*** Begin section ***
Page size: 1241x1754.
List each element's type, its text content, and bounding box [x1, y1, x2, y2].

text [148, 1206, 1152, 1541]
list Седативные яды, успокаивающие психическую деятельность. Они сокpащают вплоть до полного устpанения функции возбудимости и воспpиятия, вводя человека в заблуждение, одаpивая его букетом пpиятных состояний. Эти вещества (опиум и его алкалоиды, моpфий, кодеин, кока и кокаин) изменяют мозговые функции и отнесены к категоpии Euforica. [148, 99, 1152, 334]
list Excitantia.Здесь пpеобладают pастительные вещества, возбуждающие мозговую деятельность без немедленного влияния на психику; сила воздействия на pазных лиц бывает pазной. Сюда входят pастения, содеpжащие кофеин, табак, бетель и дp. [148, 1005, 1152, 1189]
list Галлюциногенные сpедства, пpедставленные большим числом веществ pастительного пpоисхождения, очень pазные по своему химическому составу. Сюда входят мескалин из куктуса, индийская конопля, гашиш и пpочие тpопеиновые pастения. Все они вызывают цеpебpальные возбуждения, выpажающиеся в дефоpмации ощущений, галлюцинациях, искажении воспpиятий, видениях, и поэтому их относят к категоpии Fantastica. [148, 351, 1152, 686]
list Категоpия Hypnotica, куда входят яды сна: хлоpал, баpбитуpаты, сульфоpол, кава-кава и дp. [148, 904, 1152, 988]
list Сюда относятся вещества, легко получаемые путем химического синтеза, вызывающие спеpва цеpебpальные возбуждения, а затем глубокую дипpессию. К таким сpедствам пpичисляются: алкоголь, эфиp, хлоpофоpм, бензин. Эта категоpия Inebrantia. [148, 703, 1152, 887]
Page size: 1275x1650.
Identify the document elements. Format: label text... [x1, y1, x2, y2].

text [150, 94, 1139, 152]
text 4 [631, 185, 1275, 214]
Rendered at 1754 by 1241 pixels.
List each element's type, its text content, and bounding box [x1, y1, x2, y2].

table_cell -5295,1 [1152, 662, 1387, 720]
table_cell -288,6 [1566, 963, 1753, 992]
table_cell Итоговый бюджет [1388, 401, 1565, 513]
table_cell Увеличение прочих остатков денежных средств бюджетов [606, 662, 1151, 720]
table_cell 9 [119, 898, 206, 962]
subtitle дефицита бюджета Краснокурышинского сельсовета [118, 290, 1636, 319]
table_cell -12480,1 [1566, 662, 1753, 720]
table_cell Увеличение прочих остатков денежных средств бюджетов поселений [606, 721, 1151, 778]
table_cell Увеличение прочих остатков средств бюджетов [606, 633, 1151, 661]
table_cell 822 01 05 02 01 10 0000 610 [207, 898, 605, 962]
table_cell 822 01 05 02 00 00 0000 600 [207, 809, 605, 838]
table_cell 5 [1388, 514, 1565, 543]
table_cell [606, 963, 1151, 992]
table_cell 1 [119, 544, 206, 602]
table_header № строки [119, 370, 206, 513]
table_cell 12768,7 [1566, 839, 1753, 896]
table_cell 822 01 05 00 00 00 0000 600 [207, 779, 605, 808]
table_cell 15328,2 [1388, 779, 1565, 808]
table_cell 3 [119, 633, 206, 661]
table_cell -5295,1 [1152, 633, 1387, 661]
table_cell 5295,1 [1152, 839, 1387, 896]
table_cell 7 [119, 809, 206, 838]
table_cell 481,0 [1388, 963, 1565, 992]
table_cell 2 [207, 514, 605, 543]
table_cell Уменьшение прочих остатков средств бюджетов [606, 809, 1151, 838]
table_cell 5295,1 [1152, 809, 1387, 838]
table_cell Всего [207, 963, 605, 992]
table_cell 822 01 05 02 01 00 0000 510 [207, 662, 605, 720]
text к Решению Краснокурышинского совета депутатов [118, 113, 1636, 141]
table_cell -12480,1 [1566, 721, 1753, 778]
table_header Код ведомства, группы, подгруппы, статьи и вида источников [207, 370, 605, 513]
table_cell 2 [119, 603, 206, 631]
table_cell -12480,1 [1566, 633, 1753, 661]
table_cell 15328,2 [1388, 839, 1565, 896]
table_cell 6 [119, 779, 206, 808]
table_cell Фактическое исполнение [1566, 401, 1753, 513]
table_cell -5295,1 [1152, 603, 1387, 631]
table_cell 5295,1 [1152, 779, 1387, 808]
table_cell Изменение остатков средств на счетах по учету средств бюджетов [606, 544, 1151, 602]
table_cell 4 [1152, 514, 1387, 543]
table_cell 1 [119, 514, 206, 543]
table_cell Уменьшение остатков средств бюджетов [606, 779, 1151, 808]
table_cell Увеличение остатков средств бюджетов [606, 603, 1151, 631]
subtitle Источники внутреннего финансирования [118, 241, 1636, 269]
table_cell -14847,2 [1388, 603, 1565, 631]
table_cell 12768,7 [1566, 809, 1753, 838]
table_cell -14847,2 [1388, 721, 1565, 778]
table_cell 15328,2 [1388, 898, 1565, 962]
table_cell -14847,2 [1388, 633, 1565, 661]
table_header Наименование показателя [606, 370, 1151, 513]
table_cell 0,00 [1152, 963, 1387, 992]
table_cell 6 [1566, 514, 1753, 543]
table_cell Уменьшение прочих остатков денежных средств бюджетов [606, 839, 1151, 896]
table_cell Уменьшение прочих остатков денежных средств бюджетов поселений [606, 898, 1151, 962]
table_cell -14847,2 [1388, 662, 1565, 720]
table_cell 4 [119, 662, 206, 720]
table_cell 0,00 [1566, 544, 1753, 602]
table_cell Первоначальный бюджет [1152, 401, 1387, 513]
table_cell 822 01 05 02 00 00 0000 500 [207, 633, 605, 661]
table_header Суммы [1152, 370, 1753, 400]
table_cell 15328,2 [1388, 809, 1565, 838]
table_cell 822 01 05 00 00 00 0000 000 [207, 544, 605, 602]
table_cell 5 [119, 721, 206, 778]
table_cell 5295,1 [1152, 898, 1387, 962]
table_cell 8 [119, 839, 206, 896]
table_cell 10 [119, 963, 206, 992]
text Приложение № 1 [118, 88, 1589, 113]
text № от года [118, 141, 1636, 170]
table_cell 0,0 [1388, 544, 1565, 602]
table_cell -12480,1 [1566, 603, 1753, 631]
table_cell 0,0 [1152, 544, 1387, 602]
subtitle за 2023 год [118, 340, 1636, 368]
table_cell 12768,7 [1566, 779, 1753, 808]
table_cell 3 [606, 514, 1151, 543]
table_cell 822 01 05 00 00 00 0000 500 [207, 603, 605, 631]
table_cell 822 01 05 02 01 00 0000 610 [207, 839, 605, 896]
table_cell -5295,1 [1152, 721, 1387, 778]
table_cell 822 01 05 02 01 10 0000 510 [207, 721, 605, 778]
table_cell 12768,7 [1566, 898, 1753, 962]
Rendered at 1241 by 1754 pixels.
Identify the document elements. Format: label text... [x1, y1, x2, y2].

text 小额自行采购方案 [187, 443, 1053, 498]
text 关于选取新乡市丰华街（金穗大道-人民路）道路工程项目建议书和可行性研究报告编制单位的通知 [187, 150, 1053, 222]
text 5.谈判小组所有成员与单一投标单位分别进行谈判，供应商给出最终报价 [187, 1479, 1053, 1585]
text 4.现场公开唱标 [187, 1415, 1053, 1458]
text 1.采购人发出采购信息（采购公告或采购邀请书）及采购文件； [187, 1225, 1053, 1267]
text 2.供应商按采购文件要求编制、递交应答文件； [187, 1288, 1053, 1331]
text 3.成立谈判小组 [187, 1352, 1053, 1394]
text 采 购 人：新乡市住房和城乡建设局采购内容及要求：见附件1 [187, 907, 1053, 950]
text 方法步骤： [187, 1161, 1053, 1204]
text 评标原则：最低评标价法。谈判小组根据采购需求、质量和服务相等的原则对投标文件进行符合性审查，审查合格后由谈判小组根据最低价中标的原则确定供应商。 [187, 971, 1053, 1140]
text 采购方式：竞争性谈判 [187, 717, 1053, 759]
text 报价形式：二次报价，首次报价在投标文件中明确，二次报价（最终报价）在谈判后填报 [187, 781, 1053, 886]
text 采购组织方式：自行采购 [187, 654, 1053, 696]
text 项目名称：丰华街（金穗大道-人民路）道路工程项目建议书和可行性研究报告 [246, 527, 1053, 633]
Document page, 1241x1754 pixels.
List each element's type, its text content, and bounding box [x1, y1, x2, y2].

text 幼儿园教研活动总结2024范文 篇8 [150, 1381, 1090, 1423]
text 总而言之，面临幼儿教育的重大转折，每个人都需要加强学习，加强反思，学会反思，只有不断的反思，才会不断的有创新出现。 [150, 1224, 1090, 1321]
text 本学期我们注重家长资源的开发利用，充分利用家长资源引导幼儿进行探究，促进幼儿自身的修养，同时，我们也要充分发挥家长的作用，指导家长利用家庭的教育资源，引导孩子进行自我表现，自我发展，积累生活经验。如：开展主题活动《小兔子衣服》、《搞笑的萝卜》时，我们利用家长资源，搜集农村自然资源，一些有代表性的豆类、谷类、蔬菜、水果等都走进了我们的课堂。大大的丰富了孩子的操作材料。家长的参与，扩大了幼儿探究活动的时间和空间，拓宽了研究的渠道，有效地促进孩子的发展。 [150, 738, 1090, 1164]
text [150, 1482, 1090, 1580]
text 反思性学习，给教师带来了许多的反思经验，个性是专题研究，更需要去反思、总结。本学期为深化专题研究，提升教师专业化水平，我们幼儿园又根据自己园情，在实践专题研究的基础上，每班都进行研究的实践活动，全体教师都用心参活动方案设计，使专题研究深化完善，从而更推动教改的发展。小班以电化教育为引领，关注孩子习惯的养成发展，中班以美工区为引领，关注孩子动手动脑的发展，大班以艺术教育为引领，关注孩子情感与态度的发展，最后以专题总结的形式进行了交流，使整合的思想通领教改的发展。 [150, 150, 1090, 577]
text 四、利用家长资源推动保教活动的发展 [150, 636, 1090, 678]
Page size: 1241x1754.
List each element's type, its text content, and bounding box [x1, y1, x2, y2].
*** End section ***
* _PROBLEM REQUIREMENTS_
Which lines in the records above hold the string "прочих"? Copy each of them.

* _SOLUTION BELOW_
table_cell Увеличение прочих остатков денежных средств бюджетов [606, 662, 1151, 720]
table_cell Увеличение прочих остатков денежных средств бюджетов поселений [606, 721, 1151, 778]
table_cell Увеличение прочих остатков средств бюджетов [606, 633, 1151, 661]
table_cell Уменьшение прочих остатков средств бюджетов [606, 809, 1151, 838]
table_cell Уменьшение прочих остатков денежных средств бюджетов [606, 839, 1151, 896]
table_cell Уменьшение прочих остатков денежных средств бюджетов поселений [606, 898, 1151, 962]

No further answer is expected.